Quiconque voudra se familiariser avec Corsicana Lemonade, sans trop chercher à savoir qui se cache derrière White Denim, fera certainement l’erreur suivante : comparer les texans avec leurs célèbres compatriotes de l’Ohio, les Black Keys. Et si elle est vécue comme une découverte, la confrontation s’accompagnera de déclarations à l’emporte-pièce. Du style : « Ça sonne comme les Black Keys », « The Black Keys l’ont déjà fait »… Soit, mais qu’on se le dise : les White Denim ne sont pas les Black Keys.
De loin, White Denim pourrait être considéré comme le cousin putatif des Black Keys. Sauf que James Petralli et sa bande n’ont pas attendu les cartons qu’ont été Brothers, en 2010, et El Camino, l’année d’après, pour se mettre au pop-blues d’aujourd’hui. Attitude que l’on pourrait reprocher, par exemple, au skater boy californien Hanni El Khatib (et à d’autres), qui joue dans la même cour mais pas avec les mêmes billes. Bref, surfer sur le courant d’un blues édulcoré n’a jamais été un plan de carrière viable pour White Denim. Et plutôt que de prendre le train en marche, le trio en est en fait l’un des locomotives. En 2005, sans trop se poser de questions sur ce que serait le rock de demain, le trio se met à l’écriture. Tous sont des vétérans de la scène rock d’Austin. Les mecs se connaissent bien et savent d’ores et déjà où ils iront. L’énergie est centrale, presque punk. Les guitares de James Petralli le sont tout autant. Elles sont d’ailleurs la pièce maîtresse des compos du groupe, à tel point qu’en 2010, le guitariste Austin Jenkins vient gonfler ses rangs. Leur discographie est à l’image du reste : inspirée et dispersée. De Let’s Talk About It, leur premier EP sorti en 2007, à l’actuel Corsicana Lemonade, cinquième du nom, on a parfois un peu de mal à s’y retrouver.
Rock à papa, blues-pop donc, arrangements psychédélique des beaux jours (ici encore, Tame Impala n’est pas loin) et même, parfois, prog-rock : White Denim est une sorte de digest contemporain d’un demi-siècle de ROCK. Pourtant, difficile de dégager un véritable hit de ce joyeux bordel.

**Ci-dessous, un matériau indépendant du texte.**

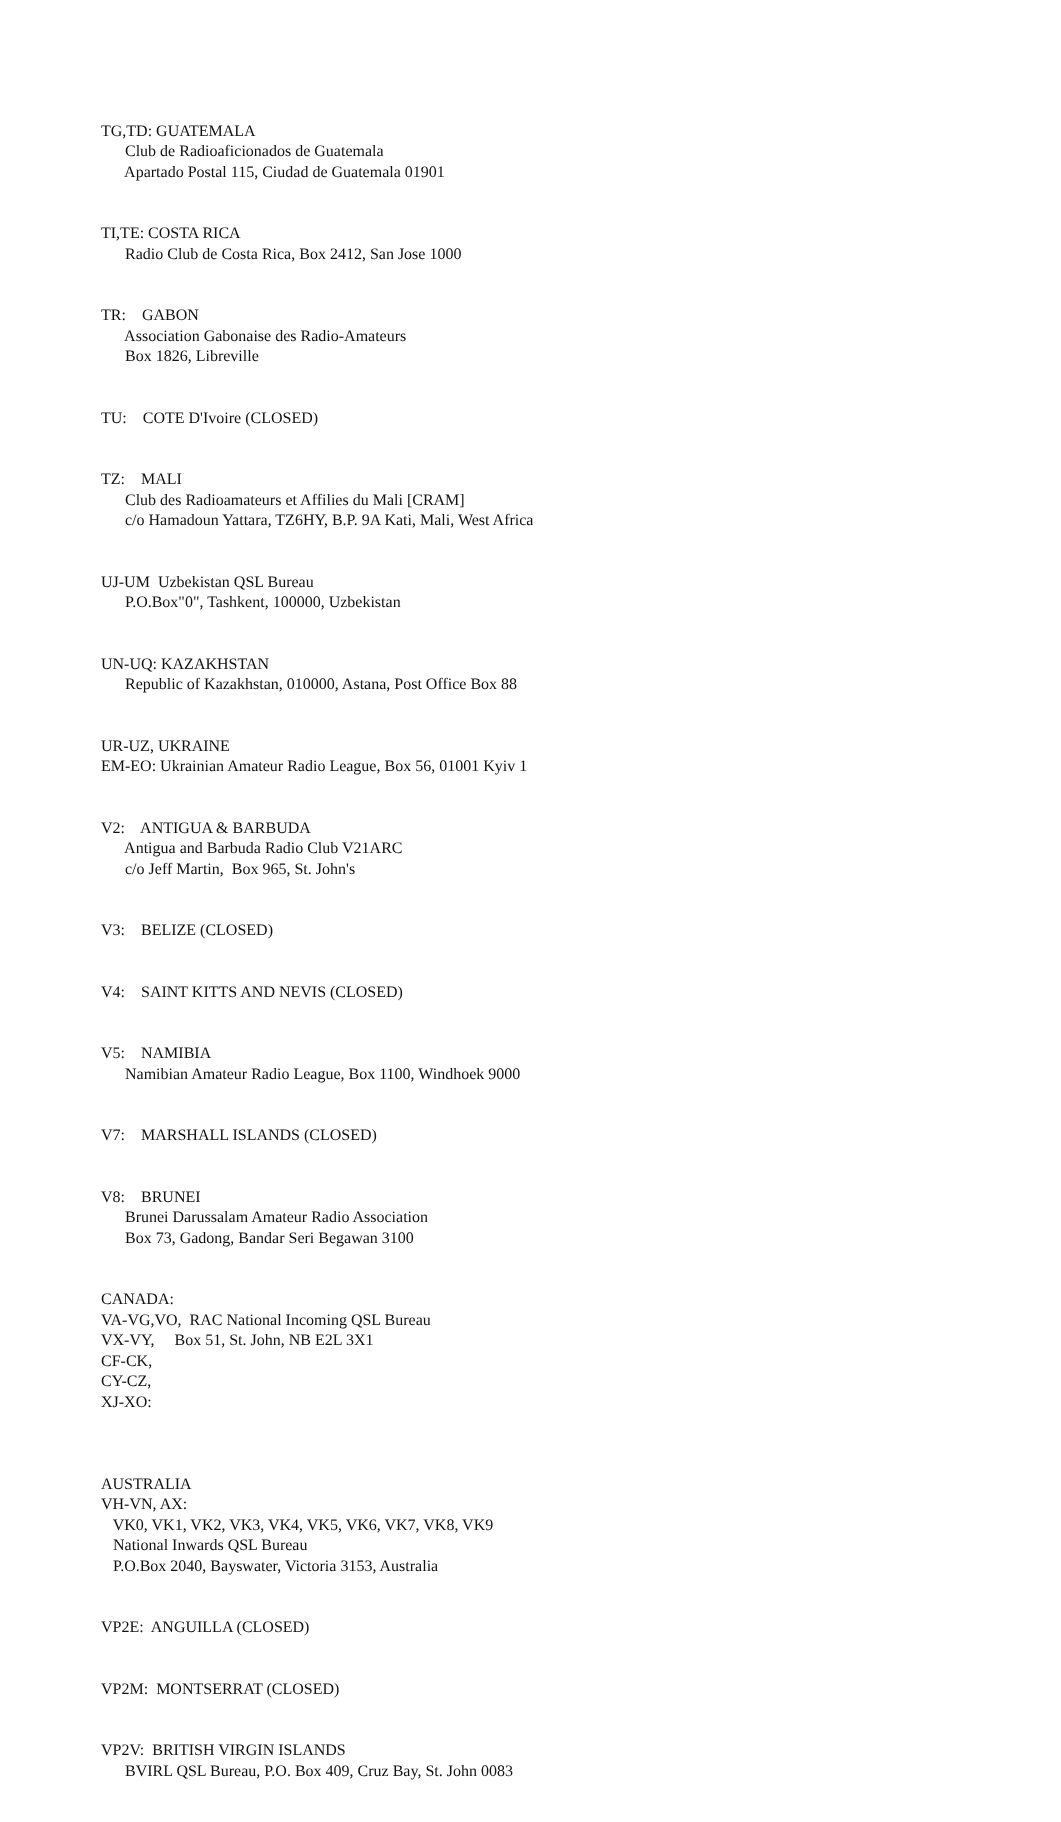TG,TD: GUATEMALA Club de Radioaficionados de Guatemala Apartado Postal 115, Ciudad de Guatemala 01901
TI,TE: COSTA RICA Radio Club de Costa Rica, Box 2412, San Jose 1000
TR: GABON Association Gabonaise des Radio-Amateurs Box 1826, Libreville
TU: COTE D'Ivoire (CLOSED)
TZ: MALI Club des Radioamateurs et Affilies du Mali [CRAM] c/o Hamadoun Yattara, TZ6HY, B.P. 9A Kati, Mali, West Africa
UJ-UM Uzbekistan QSL Bureau P.O.Box"0", Tashkent, 100000, Uzbekistan
UN-UQ: KAZAKHSTAN Republic of Kazakhstan, 010000, Astana, Post Office Box 88
UR-UZ, UKRAINE EM-EO: Ukrainian Amateur Radio League, Box 56, 01001 Kyiv 1
V2: ANTIGUA & BARBUDA Antigua and Barbuda Radio Club V21ARC c/o Jeff Martin, Box 965, St. John's
V3: BELIZE (CLOSED)
V4: SAINT KITTS AND NEVIS (CLOSED)
V5: NAMIBIA Namibian Amateur Radio League, Box 1100, Windhoek 9000
V7: MARSHALL ISLANDS (CLOSED)
V8: BRUNEI Brunei Darussalam Amateur Radio Association Box 73, Gadong, Bandar Seri Begawan 3100
CANADA: VA-VG,VO, RAC National Incoming QSL Bureau VX-VY, Box 51, St. John, NB E2L 3X1 CF-CK, CY-CZ, XJ-XO:
AUSTRALIA VH-VN, AX: VK0, VK1, VK2, VK3, VK4, VK5, VK6, VK7, VK8, VK9 National Inwards QSL Bureau P.O.Box 2040, Bayswater, Victoria 3153, Australia
VP2E: ANGUILLA (CLOSED)
VP2M: MONTSERRAT (CLOSED)
VP2V: BRITISH VIRGIN ISLANDS BVIRL QSL Bureau, P.O. Box 409, Cruz Bay, St. John 0083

On dénombre un petit paquet de refrains à immédiats, mais aucun contrat pub signé pour venter symboliquement les mérites d’un nouveau moteur hybride. Sans ambitions grand public, ni esprit underground chevillé au corps, White Denim continue son petit bonhomme de chemin. Et si Corsicana Lemonade semble en être le plus fidèle reflet, ce n’est que pour mieux tromper son monde jusqu’au prochain album. Si dans la forme, la griffe des texans reste voisine de celle du duo qu’on connaît, elle n’en est pas moins riche. Bien au contraire. Plus charnu, plus fourni, le rock de White Denim est plein comme un œuf, et l’omelette bave même un peu en dehors de la poêle (le mix de l’album a été fait Jeff Tweedy, de Wilco… ceci explique cela). Et même si « New Blue Feeling » ou « Pretty Green » sonnent comme les meilleurs titres des copains de l’Ohio, personne ne leur jettera l’opprobre. Pour preuve, Corsicana Lemonade notamment, titre éponyme, vient vite secouer la pulpe funk restée en bas et prouve que tous valent mieux que ça.
Ne manque qu’une reconnaissance totale pour parfaire le tableau. Parce que White Denim mérite d’être connu, c’est un fait. Mais les texans ont-ils vraiment besoin que le monde entier danse autour de leur feu blues-pop ? Ne préfèrent-ils pas le rôle de l’amoureux transi, éternel discret vivant dans l’ombre des belles gueules de la recré ? Sûrement. Les texans sont ainsi libres d’aimer, sans s’acquitter de la rançon du succès.